TEXT UNDER STUDY
● ● ● ● ●
I realize that breech births carry more risk, but it seems crazy that all women in the U.S. are, essentially, forced to have C-sections because of that. I won't say that having my son breech was a lot of fun, but it was certainly possible, even for a fat, first-time mom.

Paranoid said...

I've commented here before on this issue, and I'm really glad you're giving it additional attention. I'm continually shocked at how many of the women I know are talked into delivering their babies early, either by induction or c-section (or both), for no apparent medical reason. For the most part, these woman would say that it was their own choice (and I'm sure so would the doctors), but most have also mentioned being given some version of the "it doesn't matter how the baby comes out, you just want him/her to be safe, right?" story.

The "dead baby" card, as I call it, is what makes it so very hard for women to stand up to their doctors. After all, the docs have all this training; surely they only have the baby's best interests at heart, right? And a mom who does try to argue is made to feel selfish or difficult for caring exactly how her baby arrives into the world.
● ● ● ● ●
Landmark coordinate records

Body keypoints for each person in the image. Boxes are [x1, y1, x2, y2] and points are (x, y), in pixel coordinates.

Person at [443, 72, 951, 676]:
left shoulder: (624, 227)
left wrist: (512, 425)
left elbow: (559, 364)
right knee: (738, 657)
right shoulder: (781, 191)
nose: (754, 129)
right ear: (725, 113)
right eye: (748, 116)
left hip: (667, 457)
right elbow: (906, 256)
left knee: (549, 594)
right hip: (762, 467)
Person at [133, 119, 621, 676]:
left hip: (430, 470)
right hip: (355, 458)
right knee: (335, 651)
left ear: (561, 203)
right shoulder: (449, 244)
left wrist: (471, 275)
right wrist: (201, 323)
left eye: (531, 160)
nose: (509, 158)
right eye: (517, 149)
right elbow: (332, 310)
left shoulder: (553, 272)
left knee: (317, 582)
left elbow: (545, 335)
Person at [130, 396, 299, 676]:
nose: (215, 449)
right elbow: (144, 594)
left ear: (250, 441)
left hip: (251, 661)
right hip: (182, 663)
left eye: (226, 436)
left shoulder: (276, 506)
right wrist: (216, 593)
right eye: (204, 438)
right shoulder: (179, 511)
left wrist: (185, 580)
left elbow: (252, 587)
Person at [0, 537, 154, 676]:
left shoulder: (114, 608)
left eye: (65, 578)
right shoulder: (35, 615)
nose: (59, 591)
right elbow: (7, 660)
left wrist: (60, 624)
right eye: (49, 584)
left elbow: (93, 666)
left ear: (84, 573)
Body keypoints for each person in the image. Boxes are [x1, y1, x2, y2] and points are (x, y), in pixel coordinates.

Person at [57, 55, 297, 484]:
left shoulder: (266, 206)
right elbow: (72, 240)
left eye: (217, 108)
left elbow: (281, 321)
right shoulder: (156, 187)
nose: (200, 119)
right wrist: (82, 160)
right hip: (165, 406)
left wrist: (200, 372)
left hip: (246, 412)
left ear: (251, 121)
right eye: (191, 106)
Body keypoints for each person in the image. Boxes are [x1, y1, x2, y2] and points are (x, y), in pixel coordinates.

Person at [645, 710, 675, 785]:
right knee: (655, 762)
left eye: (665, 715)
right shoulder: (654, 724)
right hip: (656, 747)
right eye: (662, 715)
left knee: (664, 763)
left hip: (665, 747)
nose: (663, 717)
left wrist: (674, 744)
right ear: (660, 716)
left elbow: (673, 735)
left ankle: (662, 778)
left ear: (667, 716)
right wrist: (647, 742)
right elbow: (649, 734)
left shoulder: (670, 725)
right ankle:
● ● ● ● ●
PARTS OF THE EXERCISE
(a) Answer these questions on the discussion of C-sections:
(i) How does the first writer describe herself when saying a breech birth was possible?
(ii) By what means does Paranoid say women are talked into delivering their babies early?
(iii) What does Paranoid call the argument that makes it hard for women to stand up to their doctors?
(b) Rewrite the discussion of C-sections from "Paranoid said..." up to and including "into the world.", substituting "physicians" for "doctors" wherever it occurs.

ANSWERS FOR THE TASKS
(a)
(i) A fat, first-time mom.
(ii) By induction or c-section, or both.
(iii) The "dead baby" card.

(b)
Paranoid said...

I've commented here before on this issue, and I'm really glad you're giving it additional attention. I'm continually shocked at how many of the women I know are talked into delivering their babies early, either by induction or c-section (or both), for no apparent medical reason. For the most part, these woman would say that it was their own choice (and I'm sure so would the physicians), but most have also mentioned being given some version of the "it doesn't matter how the baby comes out, you just want him/her to be safe, right?" story.

The "dead baby" card, as I call it, is what makes it so very hard for women to stand up to their physicians. After all, the docs have all this training; surely they only have the baby's best interests at heart, right? And a mom who does try to argue is made to feel selfish or difficult for caring exactly how her baby arrives into the world.